EXERCISE SET:
A – Quote the Yacon post word for word, starting with "In December of" and going on through "chopped as mulch.".
B – List every place the Yacon post names when it says where the plant is traditionally grown.

EXTRACTED TEXT:
────

In December of 2014 I contributed a post here on the Tuber producing plant Yacon (Smallanthus sonchifolius). The plant is traditionally grown in the central Andes mountains of South America from Columbia to Northern Argentina. That post is linked here: http://www.narrowpassagepermaculture.com/experimenting-with-yacon/
Our first year of growing Yacon was successful and I can say that, overall, the plant is not difficult to grow. That said–it does seem to be somewhat sensitive to heat and needs to have water during periods of hot and dry weather. The leaves are very unusual to see in the garden as it is unlike anything normally grown in most US gardens. The above ground leafy green material creates a large amount of biomass that can be chopped as mulch.
We waited until the plant was dead in late fall and harvested in early November. The tubers were harvested with a flat blade pitch fork. Then tubers were carefully broken away from the rhizomes that are attached above the tubers and which produce the foliage. I separated the rhizomes and potted most of them to be stored in a dark corner of the basement to plant again in the spring, thus expanding the total number of plants. Some of the tubers were replanted to see if they would “winter over” the way Jerusalem Artichokes do (see article on Sunchokes here): http://www.narrowpassagepermaculture.com/permaculture-plant-favorites-sunchokes/
We used the tubers that were harvested in a variety of ways to research how they might best become part of the homestead food production. As described in Part 1 the plant has its sugar from Fructooligosaccharides which taste sweet, but pass through the human digestive tract without being metabolized, hence have very little caloric value–an advantage to those with diabetes or individuals trying to lose weight. Additionally, these FOS plants have a prebiotic effect, meaning they are used by beneficial bacteria that enhance colon health and aid digestion.

────

SUPPLIED INFORMATION:
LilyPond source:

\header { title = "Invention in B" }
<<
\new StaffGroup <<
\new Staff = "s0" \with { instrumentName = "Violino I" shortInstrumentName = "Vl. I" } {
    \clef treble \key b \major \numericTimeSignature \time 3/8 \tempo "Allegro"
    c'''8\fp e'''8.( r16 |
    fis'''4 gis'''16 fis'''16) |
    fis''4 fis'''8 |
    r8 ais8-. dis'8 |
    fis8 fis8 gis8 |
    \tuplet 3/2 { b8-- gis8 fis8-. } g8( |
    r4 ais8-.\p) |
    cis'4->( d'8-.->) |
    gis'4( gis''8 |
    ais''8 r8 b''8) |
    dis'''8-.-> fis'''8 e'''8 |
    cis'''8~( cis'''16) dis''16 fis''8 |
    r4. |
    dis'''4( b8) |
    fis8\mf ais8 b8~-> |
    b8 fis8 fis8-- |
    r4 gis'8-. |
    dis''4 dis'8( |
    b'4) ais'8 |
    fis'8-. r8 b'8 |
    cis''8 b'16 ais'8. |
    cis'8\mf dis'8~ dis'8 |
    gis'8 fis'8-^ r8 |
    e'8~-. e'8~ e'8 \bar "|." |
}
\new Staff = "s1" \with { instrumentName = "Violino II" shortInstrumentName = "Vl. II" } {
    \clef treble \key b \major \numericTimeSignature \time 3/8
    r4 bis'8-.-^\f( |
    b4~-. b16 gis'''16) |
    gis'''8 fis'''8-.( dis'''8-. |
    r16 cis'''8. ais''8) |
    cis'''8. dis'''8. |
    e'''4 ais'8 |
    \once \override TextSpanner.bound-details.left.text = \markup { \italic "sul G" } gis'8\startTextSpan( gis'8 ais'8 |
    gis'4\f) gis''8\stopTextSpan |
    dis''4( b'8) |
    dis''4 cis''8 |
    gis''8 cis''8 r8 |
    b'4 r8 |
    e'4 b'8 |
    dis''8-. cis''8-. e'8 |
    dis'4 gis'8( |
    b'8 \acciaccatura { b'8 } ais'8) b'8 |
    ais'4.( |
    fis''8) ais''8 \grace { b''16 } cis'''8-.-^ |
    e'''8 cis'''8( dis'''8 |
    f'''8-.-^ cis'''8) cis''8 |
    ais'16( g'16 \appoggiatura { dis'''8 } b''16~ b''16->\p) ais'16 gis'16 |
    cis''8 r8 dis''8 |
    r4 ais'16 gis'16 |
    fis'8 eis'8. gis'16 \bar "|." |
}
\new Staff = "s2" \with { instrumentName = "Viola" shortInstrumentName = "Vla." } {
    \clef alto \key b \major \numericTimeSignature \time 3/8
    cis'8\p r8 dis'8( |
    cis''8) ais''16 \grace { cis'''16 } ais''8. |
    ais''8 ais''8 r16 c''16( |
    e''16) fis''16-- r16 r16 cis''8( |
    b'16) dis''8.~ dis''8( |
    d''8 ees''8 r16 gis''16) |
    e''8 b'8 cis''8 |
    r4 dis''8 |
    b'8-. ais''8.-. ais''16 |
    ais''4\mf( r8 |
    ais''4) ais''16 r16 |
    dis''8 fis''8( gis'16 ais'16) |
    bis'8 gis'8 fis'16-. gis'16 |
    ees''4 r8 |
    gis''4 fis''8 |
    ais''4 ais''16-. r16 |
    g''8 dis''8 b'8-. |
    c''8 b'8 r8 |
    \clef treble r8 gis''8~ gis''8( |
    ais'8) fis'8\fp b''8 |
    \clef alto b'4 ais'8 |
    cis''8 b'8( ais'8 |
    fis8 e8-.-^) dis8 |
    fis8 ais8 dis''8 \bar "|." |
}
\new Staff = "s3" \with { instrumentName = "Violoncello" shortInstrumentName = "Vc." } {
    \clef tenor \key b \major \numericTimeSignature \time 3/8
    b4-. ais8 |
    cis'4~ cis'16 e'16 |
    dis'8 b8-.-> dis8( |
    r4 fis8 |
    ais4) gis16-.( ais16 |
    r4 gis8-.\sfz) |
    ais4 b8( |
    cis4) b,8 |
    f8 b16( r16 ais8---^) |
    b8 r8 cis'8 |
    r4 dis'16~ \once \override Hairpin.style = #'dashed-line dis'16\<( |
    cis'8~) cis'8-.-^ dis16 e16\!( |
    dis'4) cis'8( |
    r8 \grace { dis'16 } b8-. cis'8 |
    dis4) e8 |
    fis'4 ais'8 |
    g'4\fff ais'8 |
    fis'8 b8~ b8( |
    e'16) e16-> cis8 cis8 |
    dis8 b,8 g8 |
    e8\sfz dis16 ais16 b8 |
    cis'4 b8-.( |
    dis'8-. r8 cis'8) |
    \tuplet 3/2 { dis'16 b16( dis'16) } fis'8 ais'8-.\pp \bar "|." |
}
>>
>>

────

PER-TASK ANSWERS:
A –
In December of 2014 I contributed a post here on the Tuber producing plant Yacon (Smallanthus sonchifolius). The plant is traditionally grown in the central Andes mountains of South America from Columbia to Northern Argentina. That post is linked here: http://www.narrowpassagepermaculture.com/experimenting-with-yacon/
Our first year of growing Yacon was successful and I can say that, overall, the plant is not difficult to grow. That said–it does seem to be somewhat sensitive to heat and needs to have water during periods of hot and dry weather. The leaves are very unusual to see in the garden as it is unlike anything normally grown in most US gardens. The above ground leafy green material creates a large amount of biomass that can be chopped as mulch.

B –
- Central Andes mountains
- South America
- Columbia
- Northern Argentina